Kernel-penalized regression

How to install?

  • This R package implements estimation and inference methods for kernel-penalized regression models, designed for two-way structured high dimensional data. Here two-way structured data refers to data with auxiliary row and column structures.
  • The developmental version of this package is available on GitHub. A vignette on how to use the package is also avaialble here.
  • Credit to Yue Wang and Parker Knight.

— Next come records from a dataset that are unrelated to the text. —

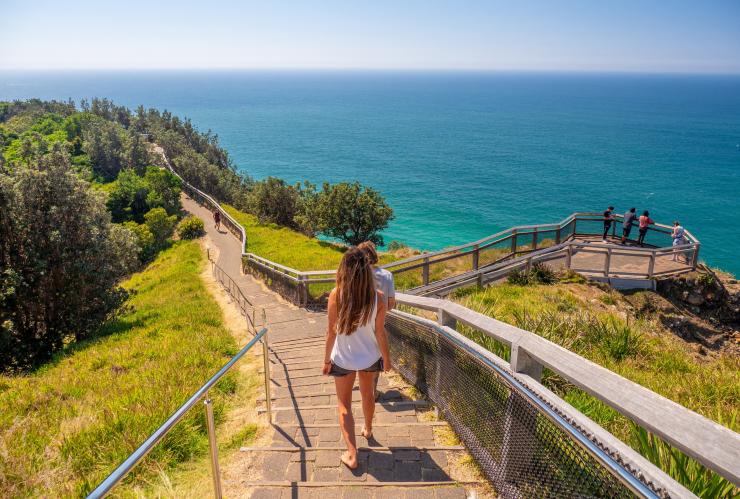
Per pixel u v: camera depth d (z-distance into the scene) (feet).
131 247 64.85
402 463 13.12
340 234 108.78
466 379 13.12
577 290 44.98
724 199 271.08
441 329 14.75
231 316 49.32
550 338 26.68
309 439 15.52
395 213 247.29
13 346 48.85
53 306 51.78
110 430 17.58
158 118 407.03
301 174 393.09
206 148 359.66
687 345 39.68
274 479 13.20
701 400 20.06
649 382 22.39
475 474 12.41
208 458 15.51
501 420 10.89
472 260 52.24
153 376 25.62
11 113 493.36
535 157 453.99
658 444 10.77
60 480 14.52
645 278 47.29
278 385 23.32
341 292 12.07
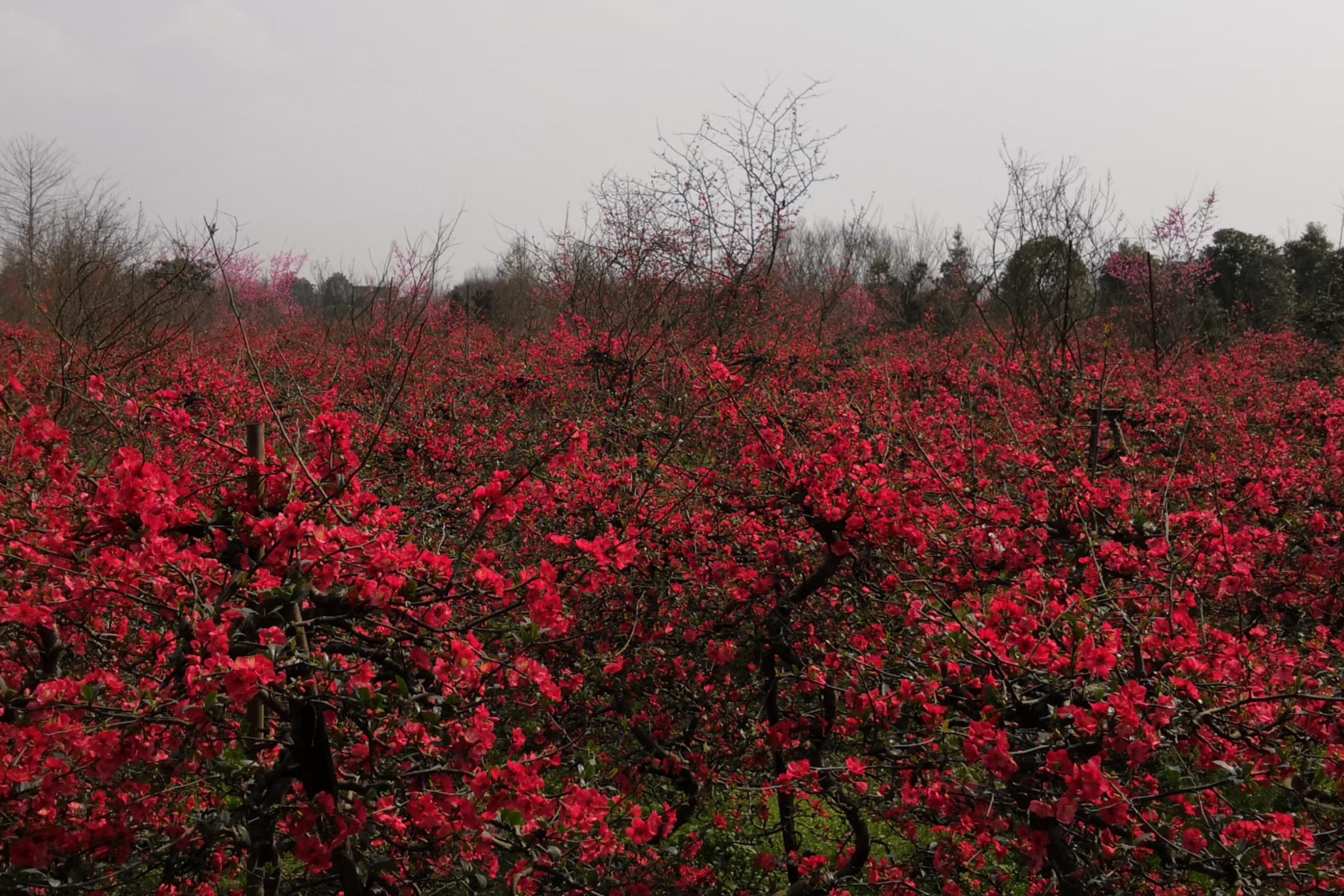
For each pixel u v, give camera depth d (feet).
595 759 10.46
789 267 63.62
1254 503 15.93
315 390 27.40
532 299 57.21
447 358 40.65
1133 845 9.93
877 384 30.99
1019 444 18.76
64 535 8.29
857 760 11.35
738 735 14.25
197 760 8.25
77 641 10.57
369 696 7.77
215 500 9.77
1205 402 29.50
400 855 9.87
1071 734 9.11
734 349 33.86
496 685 9.33
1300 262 83.20
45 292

Why should someone use KPR?

  • KPR provides estimation and inference for two-way structured high-dimensional data, such as microbiome data. Structures among microbiome samples are often available in the form of non-Euclidean distances, including the popular UniFrac distances. Structures among microbial taxa are often available via the phylogenetic tree.
  • KPR results can be visualized using biplots, similar to how principal component analysis results are presented. Biplots for two-way structured data were studied in details here.

How does it compare to other methods?

  • KPR relies on the idea of generalized matrix decomposition to estimate the association between structured high-dimensional predictors and a continuous outcome. It is the first to allow for correlated samples while existing methods assume independent samples.
  • KPR provides statistical inference for the association between each predictor and the outcome, using recent de-biasing based inference procedures.
  • KPR does not assume sparsity of the association between high-dimensional predictors and the outcome. Instead, the auxiliary structures on variable similarities inform how the predictors are associated with the outcome.
  • In Ecology, the principal coordinate analysis (PCoA) is often used for exploratory analysis. However, the PCoA plot does not reveal which taxa are related to the observed sample clustering because the configuration of samples is not based on a coordinate system in which both the samples and variables can be represented. In contrast, the KPR biplot displays both the samples and taxa with respect to the same coordinate system, which further allows the configuration of future samples.